» **WHAT IS BEING ASKED**
Only a number is expected: how many lines in the entries that follow contain the word "Shea"?

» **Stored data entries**

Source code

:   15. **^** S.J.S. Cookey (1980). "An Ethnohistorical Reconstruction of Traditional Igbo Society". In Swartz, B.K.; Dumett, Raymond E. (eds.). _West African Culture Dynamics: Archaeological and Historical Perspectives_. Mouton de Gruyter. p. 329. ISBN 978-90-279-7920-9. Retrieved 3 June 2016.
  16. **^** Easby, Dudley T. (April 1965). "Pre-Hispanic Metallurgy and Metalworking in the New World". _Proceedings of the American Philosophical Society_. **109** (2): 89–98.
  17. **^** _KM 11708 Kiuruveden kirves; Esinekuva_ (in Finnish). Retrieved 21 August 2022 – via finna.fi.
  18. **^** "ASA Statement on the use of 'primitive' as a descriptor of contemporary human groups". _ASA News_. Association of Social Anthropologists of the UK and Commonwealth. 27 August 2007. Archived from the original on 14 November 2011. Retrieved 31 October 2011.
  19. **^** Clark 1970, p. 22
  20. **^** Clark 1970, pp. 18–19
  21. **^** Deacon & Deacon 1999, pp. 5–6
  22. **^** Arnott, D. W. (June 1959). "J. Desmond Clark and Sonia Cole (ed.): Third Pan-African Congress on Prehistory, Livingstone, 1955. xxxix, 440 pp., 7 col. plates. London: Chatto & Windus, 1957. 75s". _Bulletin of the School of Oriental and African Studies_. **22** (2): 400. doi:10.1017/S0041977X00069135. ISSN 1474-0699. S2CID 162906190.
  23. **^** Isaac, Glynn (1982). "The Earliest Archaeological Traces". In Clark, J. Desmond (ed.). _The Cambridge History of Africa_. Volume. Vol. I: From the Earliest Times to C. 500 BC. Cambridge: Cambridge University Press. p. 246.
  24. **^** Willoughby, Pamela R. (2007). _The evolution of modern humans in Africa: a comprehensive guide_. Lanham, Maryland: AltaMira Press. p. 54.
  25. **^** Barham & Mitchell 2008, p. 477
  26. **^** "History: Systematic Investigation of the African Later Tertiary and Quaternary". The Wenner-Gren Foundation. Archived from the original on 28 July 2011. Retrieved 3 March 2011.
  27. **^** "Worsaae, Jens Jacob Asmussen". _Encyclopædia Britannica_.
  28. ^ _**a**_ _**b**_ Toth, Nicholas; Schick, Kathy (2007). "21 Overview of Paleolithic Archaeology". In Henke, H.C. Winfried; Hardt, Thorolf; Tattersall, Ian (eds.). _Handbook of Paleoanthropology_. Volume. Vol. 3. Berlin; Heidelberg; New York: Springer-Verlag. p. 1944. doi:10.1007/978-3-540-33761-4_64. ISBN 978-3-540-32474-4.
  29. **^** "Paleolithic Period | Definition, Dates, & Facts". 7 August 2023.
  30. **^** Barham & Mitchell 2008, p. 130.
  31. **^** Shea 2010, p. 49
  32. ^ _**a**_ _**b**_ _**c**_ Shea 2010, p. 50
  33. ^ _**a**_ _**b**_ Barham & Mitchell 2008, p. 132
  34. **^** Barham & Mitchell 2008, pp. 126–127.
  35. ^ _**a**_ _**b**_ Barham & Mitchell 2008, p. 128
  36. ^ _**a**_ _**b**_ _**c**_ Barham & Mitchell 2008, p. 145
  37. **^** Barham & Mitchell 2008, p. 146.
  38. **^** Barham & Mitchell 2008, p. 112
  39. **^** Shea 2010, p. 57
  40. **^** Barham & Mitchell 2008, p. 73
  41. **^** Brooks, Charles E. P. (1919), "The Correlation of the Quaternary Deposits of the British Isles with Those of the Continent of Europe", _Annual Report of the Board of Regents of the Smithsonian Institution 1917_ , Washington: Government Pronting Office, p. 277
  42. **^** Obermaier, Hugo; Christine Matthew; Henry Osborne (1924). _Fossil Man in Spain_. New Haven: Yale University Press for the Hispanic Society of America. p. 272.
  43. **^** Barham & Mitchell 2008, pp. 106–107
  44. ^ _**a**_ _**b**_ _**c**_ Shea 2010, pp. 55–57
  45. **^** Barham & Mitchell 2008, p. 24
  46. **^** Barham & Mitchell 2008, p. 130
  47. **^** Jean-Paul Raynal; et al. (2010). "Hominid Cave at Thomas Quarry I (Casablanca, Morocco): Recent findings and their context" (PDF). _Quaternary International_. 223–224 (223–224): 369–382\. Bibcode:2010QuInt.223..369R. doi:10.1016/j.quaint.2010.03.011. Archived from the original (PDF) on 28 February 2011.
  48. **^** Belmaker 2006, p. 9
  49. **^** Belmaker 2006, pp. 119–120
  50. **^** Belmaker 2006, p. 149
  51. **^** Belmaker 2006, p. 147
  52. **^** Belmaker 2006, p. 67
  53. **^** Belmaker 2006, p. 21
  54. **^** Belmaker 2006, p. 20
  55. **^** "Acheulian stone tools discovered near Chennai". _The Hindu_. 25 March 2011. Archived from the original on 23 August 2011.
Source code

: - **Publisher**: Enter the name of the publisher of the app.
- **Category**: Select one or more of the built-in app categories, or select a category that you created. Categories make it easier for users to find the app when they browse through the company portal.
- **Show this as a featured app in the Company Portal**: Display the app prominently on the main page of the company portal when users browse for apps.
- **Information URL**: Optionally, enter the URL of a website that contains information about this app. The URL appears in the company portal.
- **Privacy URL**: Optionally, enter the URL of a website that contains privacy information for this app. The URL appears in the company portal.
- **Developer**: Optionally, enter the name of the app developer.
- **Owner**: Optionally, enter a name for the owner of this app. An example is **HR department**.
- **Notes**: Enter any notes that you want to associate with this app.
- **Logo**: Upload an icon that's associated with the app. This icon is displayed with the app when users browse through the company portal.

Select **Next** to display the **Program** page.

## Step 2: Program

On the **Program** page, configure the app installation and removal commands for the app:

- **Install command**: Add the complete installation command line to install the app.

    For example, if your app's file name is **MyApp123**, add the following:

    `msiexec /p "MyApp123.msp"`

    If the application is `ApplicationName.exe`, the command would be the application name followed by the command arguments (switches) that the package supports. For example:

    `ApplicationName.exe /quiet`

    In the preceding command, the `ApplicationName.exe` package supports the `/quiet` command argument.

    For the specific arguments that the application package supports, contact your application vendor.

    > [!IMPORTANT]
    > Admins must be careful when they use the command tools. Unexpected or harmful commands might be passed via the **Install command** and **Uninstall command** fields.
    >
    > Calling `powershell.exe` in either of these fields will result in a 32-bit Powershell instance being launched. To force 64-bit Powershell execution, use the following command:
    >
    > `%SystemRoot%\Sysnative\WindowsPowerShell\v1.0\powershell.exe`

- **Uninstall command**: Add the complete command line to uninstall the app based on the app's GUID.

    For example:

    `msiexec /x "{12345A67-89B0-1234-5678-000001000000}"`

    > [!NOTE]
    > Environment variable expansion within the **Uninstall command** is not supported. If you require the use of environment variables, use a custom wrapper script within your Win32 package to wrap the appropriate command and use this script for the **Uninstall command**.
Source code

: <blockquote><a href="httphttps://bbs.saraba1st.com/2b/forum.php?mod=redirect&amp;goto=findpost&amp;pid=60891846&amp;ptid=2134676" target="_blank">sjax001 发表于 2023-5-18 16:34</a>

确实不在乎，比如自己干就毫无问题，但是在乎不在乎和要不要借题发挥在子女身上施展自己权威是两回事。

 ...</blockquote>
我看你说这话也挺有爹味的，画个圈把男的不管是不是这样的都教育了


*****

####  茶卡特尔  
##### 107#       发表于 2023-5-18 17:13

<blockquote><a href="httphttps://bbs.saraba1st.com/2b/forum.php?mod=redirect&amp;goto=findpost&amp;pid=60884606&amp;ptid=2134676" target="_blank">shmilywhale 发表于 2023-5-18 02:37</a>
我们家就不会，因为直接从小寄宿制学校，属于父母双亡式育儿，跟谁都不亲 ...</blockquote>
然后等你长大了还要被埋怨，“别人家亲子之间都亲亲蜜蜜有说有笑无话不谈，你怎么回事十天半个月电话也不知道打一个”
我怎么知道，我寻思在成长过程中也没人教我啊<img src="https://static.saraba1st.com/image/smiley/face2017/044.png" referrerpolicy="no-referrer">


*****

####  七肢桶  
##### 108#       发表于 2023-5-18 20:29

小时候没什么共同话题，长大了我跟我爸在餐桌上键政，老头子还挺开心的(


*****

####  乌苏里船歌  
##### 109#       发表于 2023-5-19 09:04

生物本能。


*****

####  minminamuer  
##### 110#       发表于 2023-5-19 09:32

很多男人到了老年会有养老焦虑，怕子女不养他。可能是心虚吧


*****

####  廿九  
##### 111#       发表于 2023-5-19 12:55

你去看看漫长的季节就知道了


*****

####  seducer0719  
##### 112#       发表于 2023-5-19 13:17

» **SOLUTION TO THIS TASK**
4